[Dataset entries]
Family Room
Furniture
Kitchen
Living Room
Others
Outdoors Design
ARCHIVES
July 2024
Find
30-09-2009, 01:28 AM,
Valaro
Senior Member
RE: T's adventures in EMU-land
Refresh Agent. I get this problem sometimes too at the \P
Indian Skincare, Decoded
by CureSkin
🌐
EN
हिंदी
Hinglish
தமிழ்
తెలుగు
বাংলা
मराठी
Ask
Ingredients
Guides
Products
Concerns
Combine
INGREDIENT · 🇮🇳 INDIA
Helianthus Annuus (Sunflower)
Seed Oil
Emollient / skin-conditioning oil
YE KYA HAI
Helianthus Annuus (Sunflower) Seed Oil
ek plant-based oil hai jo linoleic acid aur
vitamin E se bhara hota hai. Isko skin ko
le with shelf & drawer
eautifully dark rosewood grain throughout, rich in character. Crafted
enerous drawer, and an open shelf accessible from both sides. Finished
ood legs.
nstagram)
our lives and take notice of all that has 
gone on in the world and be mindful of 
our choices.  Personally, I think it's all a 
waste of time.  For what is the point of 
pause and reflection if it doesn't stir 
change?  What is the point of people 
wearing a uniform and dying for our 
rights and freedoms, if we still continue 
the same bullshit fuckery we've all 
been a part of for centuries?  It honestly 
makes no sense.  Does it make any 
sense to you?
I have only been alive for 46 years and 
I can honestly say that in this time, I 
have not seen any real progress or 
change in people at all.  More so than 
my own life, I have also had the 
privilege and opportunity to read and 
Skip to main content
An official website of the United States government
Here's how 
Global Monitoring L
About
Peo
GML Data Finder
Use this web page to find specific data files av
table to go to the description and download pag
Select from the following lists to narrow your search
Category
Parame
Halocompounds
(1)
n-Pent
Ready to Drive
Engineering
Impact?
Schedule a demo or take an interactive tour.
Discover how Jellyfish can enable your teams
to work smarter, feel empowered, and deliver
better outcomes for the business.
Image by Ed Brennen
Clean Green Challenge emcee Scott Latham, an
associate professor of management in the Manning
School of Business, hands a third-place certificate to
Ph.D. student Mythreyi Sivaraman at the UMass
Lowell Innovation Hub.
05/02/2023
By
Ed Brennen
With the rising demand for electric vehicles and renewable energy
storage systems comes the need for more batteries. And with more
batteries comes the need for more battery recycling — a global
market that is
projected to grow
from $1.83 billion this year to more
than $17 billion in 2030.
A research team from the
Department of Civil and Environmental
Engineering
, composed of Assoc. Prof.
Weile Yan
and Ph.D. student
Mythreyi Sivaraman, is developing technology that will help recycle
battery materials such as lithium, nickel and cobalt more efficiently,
--
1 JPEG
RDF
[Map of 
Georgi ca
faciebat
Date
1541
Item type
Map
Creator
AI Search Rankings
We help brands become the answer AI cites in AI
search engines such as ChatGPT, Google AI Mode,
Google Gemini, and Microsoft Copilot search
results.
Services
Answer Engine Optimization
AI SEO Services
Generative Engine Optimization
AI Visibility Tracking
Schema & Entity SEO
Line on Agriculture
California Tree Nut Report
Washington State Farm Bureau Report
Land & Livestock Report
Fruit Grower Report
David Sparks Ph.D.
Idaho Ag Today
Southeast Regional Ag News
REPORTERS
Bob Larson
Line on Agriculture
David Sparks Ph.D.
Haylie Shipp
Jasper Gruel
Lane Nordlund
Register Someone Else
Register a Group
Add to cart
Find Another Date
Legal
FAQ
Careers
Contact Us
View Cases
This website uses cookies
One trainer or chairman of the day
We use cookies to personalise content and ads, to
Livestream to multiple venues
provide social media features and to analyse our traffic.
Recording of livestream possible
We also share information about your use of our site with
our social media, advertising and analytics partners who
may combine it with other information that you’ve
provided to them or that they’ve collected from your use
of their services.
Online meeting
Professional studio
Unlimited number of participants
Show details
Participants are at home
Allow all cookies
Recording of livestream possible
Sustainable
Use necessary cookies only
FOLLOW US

Exercise -
Whenever a line in the entries above includes the word "Sivaraman", pull that line out.

Completed exercise -
Ph.D. student Mythreyi Sivaraman at the UMass
Mythreyi Sivaraman, is developing technology that will help recycle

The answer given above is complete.